The variables subsection is used for defining how to calculate the reward function from the current state of memory. For each variable in the variables section, a value is calculated, multiplied by a coefficient, then added to the reward function for this step. How a value is extracted is specified by the op/measurement/reference values (see the addendum below on operations for the meanings of these). The default measurement is delta. There is no default op, and by default the value is passed through raw.

  • reward: A coefficient multiplied by the value when the value is positive.
  • penalty: A coefficient multiplied by the value when the value is negative.

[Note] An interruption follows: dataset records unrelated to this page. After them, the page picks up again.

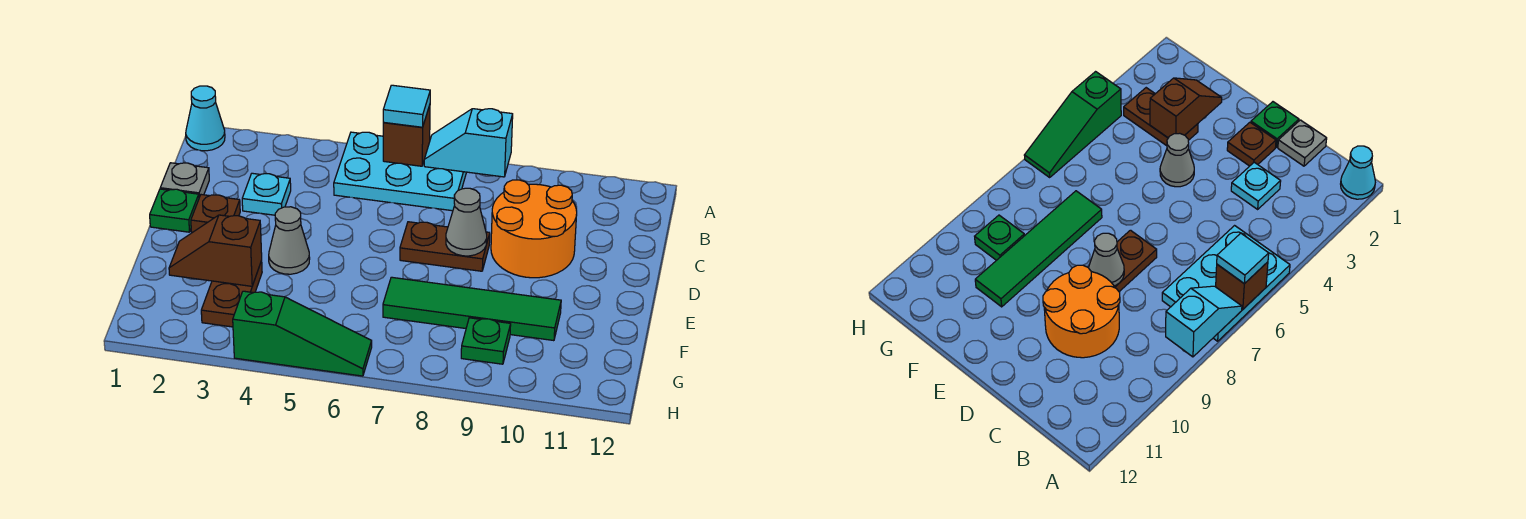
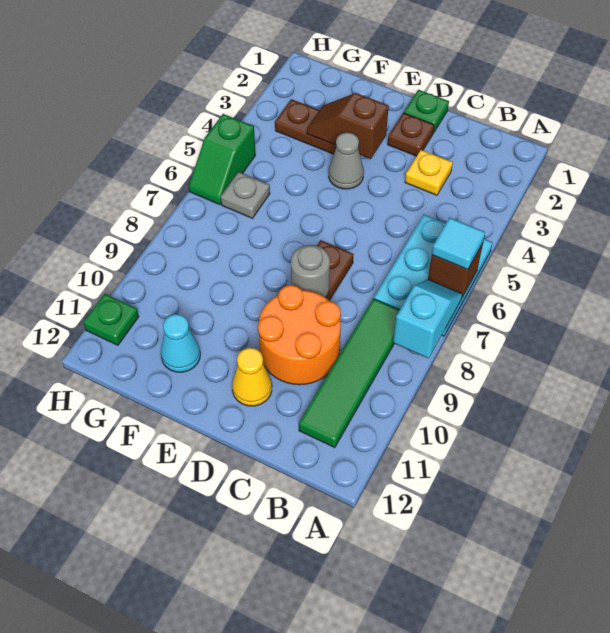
cyan cone A1 level 1 -> cyan cone F11 level 1
grey plate C1 level 1 -> grey plate G6 level 1
cyan plate C3 level 1 -> yellow plate C3 level 1
grey cone D8 level 2 -> grey round brick D8 level 2
none -> yellow cone D11 level 1
brown slope F2:F3 level 2 top 3 -> brown slope E3:F3 level 2 top E
green tile F7:F10 level 1 -> green tile B8:B11 level 1
green plate G9 level 1 -> green plate H11 level 1
green slope H4:H6 level 1 top 4 -> green slope H5:H6 level 1 top 5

NB: A negative penalty would imply addition to the reward function instead of subtraction as the value to be multiplied by the coefficient is negative.

time subsection

The time subsection is used for creating rewards based off of how many steps are taken. Two values can be specified:

  • reward: A value to be added to the reward function every step.
  • penalty: A value to be subtracted from the reward function every step.

done section

The done section is used to calculate if the end of a game has been reached. At the top level the following property is available:

  • condition: Specifies how the done conditions should be combined
    • any: Any of the conditions in the done section is fulfilled. This is the default.
    • all: All of the conditions in the done section are fulfilled.

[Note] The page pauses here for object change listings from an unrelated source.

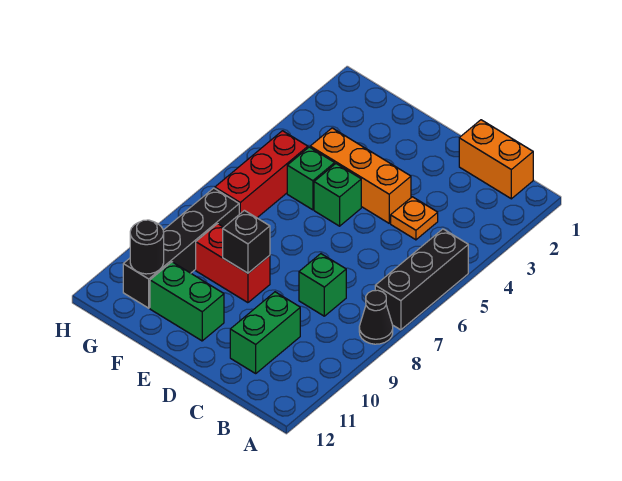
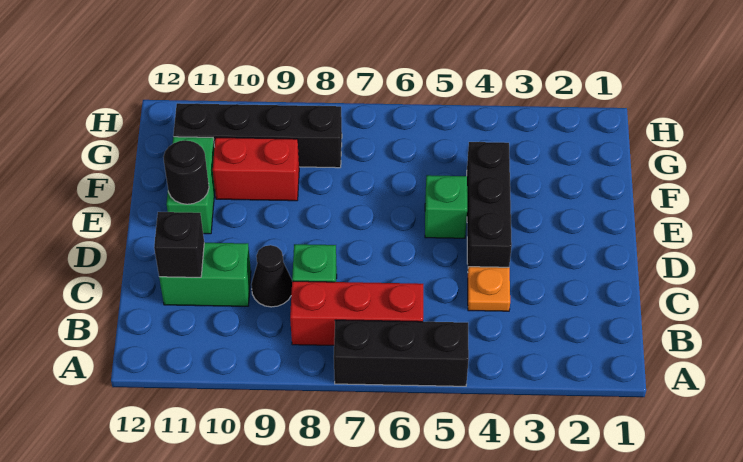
black cone A8 level 1 -> black cone C9 level 1
orange brick B1:C1 level 1 -> none
orange brick D4:F4 level 1 -> black brick D4:F4 level 1
red brick E9:F9 level 1 -> red brick F9:F10 level 1
black brick E9 level 2 -> black brick C11 level 2
green brick F5 level 1 -> none
red brick G5:G7 level 1 -> red brick B6:B8 level 1
black round brick G11 level 2 -> black round brick E11 level 2

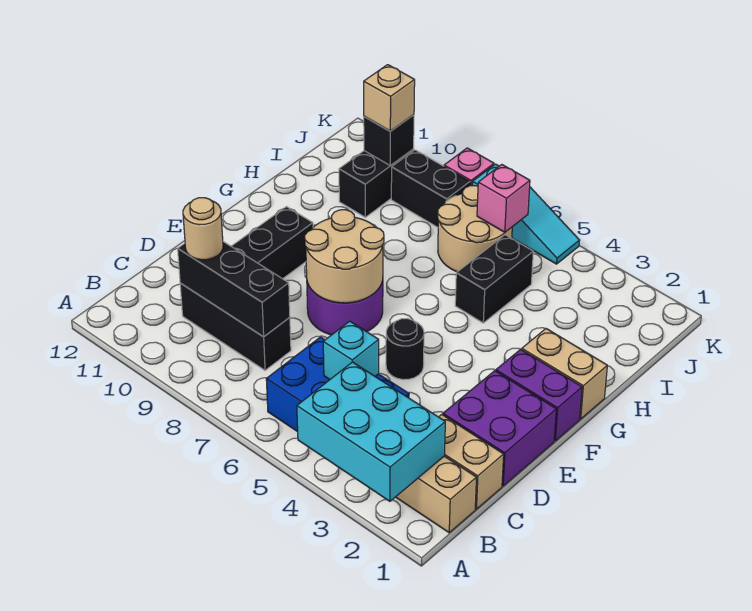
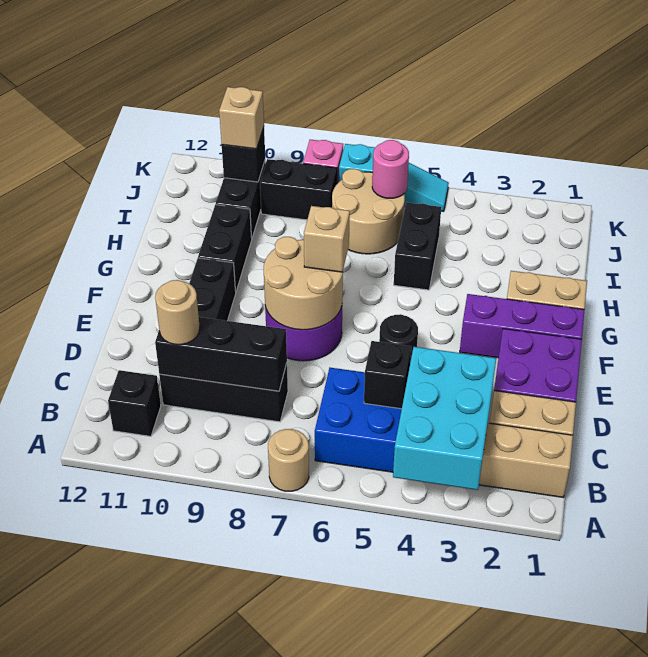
cyan brick A2:B4 level 2 -> cyan brick A3:C4 level 2
none -> tan round brick A7 level 1
none -> black brick B11 level 1
cyan brick C5 level 2 -> black brick C5 level 2
purple brick F1:F2 level 1 -> purple brick F1:F3 level 1
none -> tan brick F7 level 3
none -> black brick G10:H10 level 1
pink brick J6 level 2 -> pink round brick J6 level 2

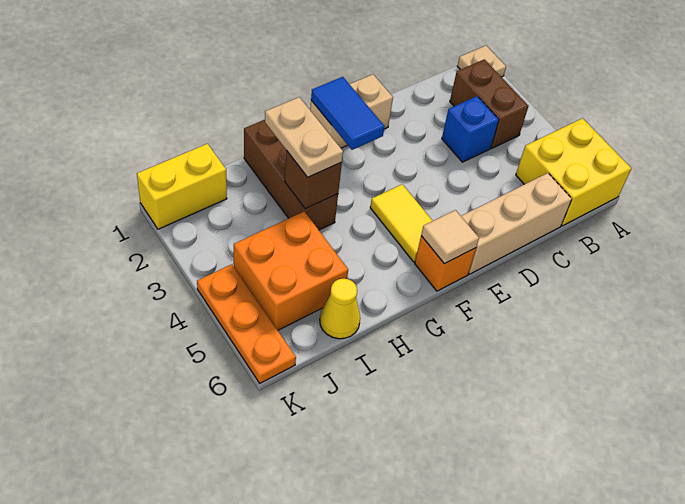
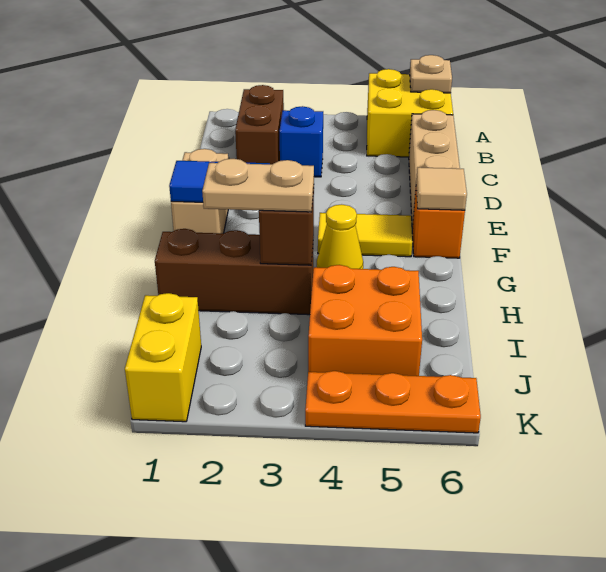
tan plate A1 level 1 -> tan plate A6 level 2
brown brick B2:B3 level 1 -> brown brick B2:C2 level 1
yellow cone I6 level 1 -> yellow cone G4 level 1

Currently it has one subsection:

variables subsection

The variables subsection specifies how to calculate the done condition from the current state of memory. Each variable in the variables subsection is extracted per the op/measurement/reference values (see the addendum below on operations for the meanings of these). The default measurement is absolute. There is no default op, and by default the value is ignored.

Addendum: Operations

Games can store information in memory in many various ways, and as such the specific information needed can vary in form too. The basic premise is that once a raw value is extracted from memory an operation may be defined to transform it to a useful form. Furthermore, we may want raw values in a given step or the deltas between two steps. Thus three properties are defined:

  • measurement: The method used for extracting the raw value. May be absolute for the current value and delta for the difference between the current and previous value. The default varies based on context.
  • op: The specific operation to apply to this value. Valid operations are defined below.
  • reference: The reference value for an operation, if needed.

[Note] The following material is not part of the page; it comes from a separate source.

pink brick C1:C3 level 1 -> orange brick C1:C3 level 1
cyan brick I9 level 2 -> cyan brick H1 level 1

The following operations are defined:

  • nonzero: Returns 0 if the value is 0, 1 otherwise.
  • zero: Returns 1 if the value is 0, 0 otherwise.
  • positive: Returns 1 if the value is positive, 0 otherwise.
  • negative: Returns 1 if the value is negative, 0 otherwise.
  • sign: Returns 1 if the value is positive, -1 if the value is negative, 0 otherwise.
  • equal: Returns 1 if the value is equal to the reference value, 0 otherwise.
  • not-equal: Returns 1 if the value is not equal to the reference value, 0 otherwise.
  • less-than: Returns 1 if the value is less than the reference value, 0 otherwise.
  • greater-than: Returns 1 if the value is greater than the reference value, 0 otherwise.
  • less-or-equal: Returns 1 if the value is less than or equal to the reference value, 0 otherwise.
  • greater-or-equal: Returns 1 if the value is greater than or equal to the reference value, 0 otherwise.